_ОТРЫВОК:_
-------

В прокате один из самых дорогих русских фильмов года — комиксный боевик о спасении Руси от разукрашенных оккупантов «Легенда о Коловрате». Кроме того: Маттиас Шонартс застрял между грабежом и любовью, а ученица Сокурова экранизировала Искандера. Плюс смертельный номер: Александр Невский флексит.
«Легенда о Коловрате»
Режиссеры — Джаник Файзиев и Иван Шурховецкий
Красива земля рязанская до умопомрачения: как блестит этот зимний снежок, как полыхают алым на его фоне цветущие в фантазиях местных молодцев деревья, а как ладны рязанские девушки — как на подбор светловолосые, стройные, улыбчивые. Но невелика земля рязанская, отступать некуда в случае, если придет на нее супостат — таковы реалии русской феодальной раздробленности. А ведь идет XIII век, и русские княжества стремительно сдаются на милость орды хана Батыя (Александр Цой) — та, во-первых, огромна, а во-вторых, страшна: где же в этих палестинах видано, чтобы мужики наносили себе на лицо такой обильный и разнообразный макияж! Теперь пришла очередь Рязани — и правящий князь, понимая обреченность своего положения, отправляет навстречу оккупантам переговорную миссию во главе с сыном, охранять которого поручено десятнику княжьей дружины Евпатию Коловрату (Илья Малаков). Тот парень хоть на вид и щуплый, но в бою лютый — да и не только в бою: страдает воин от приступов амнезии, так что когда просыпается, не помня ничего и никого, крушит все в округе. Спасти княжича, предательски убитого в ставке Орды, это ему, конечно, не поможет — да еще и по возвращении в Рязань та окажется спаленной врагом дотла. Соратников выжило немного — всего-то пара десятков, но надо мстить. Иначе русский мужик не может.

-------

_ИСХОДНЫЕ ЗАПИСИ:_
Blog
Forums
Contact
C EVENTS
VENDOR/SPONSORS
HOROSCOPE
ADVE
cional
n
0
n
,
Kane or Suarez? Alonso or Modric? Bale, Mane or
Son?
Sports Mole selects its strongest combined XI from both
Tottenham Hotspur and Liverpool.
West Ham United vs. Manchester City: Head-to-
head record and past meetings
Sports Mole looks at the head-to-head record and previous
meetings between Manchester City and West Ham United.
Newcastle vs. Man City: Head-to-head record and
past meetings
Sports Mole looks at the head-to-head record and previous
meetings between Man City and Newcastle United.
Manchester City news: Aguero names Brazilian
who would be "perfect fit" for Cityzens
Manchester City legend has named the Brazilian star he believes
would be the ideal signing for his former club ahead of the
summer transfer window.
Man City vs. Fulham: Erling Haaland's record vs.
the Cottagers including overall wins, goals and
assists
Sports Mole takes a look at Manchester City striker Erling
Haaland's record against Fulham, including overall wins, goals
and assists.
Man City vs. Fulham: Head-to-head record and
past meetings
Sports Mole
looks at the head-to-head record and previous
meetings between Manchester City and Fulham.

-------

_ЗАДАНИЕ:_ Перепишите отрывок о «Легенде о Коловрате» выше полностью и слово в слово, ничего не меняя.

_ГОТОВОЕ ЗАДАНИЕ:_
В прокате один из самых дорогих русских фильмов года — комиксный боевик о спасении Руси от разукрашенных оккупантов «Легенда о Коловрате». Кроме того: Маттиас Шонартс застрял между грабежом и любовью, а ученица Сокурова экранизировала Искандера. Плюс смертельный номер: Александр Невский флексит.
«Легенда о Коловрате»
Режиссеры — Джаник Файзиев и Иван Шурховецкий
Красива земля рязанская до умопомрачения: как блестит этот зимний снежок, как полыхают алым на его фоне цветущие в фантазиях местных молодцев деревья, а как ладны рязанские девушки — как на подбор светловолосые, стройные, улыбчивые. Но невелика земля рязанская, отступать некуда в случае, если придет на нее супостат — таковы реалии русской феодальной раздробленности. А ведь идет XIII век, и русские княжества стремительно сдаются на милость орды хана Батыя (Александр Цой) — та, во-первых, огромна, а во-вторых, страшна: где же в этих палестинах видано, чтобы мужики наносили себе на лицо такой обильный и разнообразный макияж! Теперь пришла очередь Рязани — и правящий князь, понимая обреченность своего положения, отправляет навстречу оккупантам переговорную миссию во главе с сыном, охранять которого поручено десятнику княжьей дружины Евпатию Коловрату (Илья Малаков). Тот парень хоть на вид и щуплый, но в бою лютый — да и не только в бою: страдает воин от приступов амнезии, так что когда просыпается, не помня ничего и никого, крушит все в округе. Спасти княжича, предательски убитого в ставке Орды, это ему, конечно, не поможет — да еще и по возвращении в Рязань та окажется спаленной врагом дотла. Соратников выжило немного — всего-то пара десятков, но надо мстить. Иначе русский мужик не может.